┌──
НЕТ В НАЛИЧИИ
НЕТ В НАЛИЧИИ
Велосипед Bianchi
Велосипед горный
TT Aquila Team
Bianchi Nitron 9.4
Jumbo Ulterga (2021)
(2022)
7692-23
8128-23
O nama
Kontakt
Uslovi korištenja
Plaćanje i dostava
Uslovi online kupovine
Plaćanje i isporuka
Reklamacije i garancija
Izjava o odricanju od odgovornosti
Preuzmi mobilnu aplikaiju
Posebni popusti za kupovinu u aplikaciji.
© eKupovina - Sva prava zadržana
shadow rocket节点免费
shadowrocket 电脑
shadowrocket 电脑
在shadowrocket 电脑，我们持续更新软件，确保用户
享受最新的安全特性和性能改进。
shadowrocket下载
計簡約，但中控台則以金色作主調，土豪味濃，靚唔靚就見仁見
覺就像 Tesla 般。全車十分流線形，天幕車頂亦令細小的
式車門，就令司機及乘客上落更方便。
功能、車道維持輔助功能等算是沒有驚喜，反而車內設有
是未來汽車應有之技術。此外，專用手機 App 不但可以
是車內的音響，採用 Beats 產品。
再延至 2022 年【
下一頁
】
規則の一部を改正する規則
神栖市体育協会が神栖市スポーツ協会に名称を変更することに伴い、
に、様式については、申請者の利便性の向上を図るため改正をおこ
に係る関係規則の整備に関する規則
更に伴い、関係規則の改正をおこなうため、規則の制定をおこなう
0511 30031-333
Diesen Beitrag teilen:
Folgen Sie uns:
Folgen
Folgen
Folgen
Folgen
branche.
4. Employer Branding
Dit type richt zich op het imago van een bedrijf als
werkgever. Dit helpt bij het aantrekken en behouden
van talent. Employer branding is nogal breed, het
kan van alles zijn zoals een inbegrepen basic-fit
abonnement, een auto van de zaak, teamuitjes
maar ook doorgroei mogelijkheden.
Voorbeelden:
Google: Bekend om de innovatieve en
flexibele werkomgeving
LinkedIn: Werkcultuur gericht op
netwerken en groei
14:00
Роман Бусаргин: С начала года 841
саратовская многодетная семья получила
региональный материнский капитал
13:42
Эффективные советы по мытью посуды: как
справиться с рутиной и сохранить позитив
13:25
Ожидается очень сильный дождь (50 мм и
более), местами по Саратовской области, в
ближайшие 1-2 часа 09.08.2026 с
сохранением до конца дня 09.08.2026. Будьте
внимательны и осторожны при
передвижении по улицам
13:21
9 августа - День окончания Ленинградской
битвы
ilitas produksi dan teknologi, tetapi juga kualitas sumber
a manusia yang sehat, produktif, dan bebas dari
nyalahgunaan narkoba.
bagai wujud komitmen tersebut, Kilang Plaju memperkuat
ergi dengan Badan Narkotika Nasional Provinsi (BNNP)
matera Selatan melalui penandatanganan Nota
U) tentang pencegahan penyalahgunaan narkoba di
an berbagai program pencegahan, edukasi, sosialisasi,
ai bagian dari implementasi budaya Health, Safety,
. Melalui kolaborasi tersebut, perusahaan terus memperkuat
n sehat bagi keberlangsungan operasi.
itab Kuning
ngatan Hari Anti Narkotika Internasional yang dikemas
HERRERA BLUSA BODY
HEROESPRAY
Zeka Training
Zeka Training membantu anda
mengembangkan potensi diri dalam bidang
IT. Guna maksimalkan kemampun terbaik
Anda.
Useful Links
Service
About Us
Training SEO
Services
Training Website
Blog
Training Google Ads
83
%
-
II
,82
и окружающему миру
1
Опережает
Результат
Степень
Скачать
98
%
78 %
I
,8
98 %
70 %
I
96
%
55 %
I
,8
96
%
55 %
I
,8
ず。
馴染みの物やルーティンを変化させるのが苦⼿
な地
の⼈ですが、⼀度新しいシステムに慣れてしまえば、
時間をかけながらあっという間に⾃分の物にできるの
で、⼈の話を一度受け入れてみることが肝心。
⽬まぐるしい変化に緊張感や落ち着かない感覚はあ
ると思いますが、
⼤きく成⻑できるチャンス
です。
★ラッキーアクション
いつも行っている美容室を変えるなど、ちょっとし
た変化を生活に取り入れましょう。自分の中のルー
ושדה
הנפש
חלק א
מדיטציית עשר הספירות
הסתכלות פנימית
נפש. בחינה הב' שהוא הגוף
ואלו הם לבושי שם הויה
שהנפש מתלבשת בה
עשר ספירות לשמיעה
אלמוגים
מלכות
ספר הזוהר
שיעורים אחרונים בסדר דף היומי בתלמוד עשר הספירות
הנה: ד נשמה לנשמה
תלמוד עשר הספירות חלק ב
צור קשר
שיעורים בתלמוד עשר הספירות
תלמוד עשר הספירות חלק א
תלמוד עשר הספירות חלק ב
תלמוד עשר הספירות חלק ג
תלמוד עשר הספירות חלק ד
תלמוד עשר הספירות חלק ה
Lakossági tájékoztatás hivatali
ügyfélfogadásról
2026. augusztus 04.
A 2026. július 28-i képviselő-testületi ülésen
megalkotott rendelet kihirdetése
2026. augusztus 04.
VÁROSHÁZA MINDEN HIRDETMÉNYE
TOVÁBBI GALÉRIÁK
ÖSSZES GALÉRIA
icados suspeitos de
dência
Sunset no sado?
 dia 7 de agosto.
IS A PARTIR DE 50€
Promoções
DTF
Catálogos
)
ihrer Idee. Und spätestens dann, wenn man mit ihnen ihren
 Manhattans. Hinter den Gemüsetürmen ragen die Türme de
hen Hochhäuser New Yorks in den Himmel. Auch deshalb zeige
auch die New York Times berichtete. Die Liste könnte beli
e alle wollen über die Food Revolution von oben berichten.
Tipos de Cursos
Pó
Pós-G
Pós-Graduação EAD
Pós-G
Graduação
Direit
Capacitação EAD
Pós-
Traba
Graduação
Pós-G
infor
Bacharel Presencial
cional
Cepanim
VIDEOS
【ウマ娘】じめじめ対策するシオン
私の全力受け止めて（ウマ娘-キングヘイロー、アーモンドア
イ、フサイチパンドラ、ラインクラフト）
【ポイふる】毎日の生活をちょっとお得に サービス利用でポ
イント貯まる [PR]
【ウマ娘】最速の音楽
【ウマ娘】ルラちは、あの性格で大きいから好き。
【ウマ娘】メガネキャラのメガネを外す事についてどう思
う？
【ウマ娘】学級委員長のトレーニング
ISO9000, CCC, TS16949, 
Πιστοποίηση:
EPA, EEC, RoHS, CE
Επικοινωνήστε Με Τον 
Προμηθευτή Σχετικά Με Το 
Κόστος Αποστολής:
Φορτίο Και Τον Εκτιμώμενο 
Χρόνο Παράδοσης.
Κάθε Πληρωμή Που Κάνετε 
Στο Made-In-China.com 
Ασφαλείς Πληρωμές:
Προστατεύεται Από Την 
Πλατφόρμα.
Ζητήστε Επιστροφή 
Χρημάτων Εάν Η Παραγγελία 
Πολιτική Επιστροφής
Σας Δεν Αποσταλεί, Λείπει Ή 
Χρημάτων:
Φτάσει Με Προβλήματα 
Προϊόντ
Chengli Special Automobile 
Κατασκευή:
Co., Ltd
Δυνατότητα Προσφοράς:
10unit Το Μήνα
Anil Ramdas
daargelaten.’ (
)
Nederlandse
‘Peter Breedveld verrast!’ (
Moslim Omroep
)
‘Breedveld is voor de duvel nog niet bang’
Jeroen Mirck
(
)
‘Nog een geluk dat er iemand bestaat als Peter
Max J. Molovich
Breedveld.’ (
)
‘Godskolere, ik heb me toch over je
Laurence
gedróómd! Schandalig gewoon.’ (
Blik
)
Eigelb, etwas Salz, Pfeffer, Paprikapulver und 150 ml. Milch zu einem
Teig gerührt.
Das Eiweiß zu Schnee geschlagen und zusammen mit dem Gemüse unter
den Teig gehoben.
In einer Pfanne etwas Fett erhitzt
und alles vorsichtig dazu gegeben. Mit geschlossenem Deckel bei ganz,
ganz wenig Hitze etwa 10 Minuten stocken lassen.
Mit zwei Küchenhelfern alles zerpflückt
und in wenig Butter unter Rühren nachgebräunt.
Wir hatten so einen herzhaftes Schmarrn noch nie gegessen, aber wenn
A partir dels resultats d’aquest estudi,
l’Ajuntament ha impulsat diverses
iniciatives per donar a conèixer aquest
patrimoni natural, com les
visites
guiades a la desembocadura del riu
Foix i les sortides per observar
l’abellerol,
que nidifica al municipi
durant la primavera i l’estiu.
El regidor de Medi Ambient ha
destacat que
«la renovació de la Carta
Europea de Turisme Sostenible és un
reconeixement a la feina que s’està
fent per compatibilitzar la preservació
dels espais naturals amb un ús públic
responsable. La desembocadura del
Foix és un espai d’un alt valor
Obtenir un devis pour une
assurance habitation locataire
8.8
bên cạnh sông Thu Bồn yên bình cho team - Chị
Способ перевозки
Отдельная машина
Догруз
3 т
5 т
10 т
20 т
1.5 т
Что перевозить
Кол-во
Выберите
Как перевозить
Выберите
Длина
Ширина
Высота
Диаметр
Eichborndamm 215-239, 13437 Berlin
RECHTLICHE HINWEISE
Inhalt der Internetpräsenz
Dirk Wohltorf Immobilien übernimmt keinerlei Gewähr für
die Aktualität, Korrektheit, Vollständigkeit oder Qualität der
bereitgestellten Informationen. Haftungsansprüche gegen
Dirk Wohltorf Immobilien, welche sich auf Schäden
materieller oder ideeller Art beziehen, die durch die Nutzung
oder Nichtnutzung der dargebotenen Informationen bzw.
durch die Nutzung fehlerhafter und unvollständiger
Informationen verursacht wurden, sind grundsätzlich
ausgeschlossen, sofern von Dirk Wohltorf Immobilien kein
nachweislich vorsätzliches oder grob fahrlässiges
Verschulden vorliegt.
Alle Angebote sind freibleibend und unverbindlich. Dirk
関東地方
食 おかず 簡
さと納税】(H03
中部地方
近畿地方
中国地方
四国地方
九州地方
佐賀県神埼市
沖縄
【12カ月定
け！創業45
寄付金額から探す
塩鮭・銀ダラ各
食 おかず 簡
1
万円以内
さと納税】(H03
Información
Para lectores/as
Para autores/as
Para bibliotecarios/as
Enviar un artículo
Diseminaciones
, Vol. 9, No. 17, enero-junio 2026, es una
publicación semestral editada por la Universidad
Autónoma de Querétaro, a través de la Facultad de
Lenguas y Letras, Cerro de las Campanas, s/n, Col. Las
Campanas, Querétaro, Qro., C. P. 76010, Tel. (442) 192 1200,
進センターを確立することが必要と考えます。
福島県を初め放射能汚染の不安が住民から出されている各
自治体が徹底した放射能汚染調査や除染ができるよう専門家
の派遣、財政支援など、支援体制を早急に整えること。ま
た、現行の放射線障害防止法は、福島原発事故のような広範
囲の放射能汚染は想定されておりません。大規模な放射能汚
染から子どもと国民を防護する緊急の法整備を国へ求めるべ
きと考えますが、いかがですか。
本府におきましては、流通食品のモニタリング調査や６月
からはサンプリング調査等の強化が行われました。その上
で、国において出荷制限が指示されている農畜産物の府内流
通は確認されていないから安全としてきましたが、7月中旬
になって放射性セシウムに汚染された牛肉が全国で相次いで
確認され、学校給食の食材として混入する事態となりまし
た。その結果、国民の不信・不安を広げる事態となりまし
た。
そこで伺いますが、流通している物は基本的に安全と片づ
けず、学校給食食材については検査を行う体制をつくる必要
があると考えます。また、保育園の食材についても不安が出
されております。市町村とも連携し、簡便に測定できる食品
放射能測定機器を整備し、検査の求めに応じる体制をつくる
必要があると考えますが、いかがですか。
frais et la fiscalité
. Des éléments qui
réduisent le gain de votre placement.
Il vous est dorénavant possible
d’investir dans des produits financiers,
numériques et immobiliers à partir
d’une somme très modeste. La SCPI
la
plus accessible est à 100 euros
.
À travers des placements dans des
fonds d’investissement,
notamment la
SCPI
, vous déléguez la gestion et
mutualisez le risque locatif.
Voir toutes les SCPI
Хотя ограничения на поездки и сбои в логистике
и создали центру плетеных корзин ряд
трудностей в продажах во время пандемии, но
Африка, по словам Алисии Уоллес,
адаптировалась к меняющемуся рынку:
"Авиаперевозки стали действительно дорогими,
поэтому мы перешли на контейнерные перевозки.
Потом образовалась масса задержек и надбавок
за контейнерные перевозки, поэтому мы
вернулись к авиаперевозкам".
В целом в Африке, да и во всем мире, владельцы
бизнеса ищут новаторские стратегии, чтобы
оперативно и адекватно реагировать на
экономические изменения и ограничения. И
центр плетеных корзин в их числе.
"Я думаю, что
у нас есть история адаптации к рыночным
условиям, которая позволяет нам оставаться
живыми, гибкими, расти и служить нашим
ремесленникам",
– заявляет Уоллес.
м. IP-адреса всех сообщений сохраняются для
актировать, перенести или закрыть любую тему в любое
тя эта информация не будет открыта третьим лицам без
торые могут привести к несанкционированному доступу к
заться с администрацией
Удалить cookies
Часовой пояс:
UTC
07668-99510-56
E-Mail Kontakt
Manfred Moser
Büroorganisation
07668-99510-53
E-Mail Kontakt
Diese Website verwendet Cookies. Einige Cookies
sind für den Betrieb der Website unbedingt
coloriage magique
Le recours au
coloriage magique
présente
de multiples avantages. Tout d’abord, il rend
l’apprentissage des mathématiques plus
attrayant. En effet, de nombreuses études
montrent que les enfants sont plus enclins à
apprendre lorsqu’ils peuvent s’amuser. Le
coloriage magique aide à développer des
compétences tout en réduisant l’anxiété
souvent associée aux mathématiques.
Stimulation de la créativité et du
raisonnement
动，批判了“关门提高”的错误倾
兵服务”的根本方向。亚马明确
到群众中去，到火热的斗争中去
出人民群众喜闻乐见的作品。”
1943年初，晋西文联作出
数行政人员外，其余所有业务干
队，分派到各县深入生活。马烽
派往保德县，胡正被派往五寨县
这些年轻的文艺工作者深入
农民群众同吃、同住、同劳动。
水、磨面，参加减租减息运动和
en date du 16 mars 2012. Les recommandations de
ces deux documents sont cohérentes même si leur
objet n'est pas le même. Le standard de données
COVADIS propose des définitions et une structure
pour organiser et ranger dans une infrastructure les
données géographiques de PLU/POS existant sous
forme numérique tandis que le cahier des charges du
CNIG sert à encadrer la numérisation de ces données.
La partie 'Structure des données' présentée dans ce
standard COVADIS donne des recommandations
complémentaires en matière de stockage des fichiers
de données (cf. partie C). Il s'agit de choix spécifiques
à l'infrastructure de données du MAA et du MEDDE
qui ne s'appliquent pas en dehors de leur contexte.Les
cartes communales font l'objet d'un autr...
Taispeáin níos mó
└──
Go through the lines above and copy any that contain "Training".

- OUTPUT FOR THIS EXERCISE
Zeka Training
Zeka Training membantu anda
Training SEO
Training Website
Training Google Ads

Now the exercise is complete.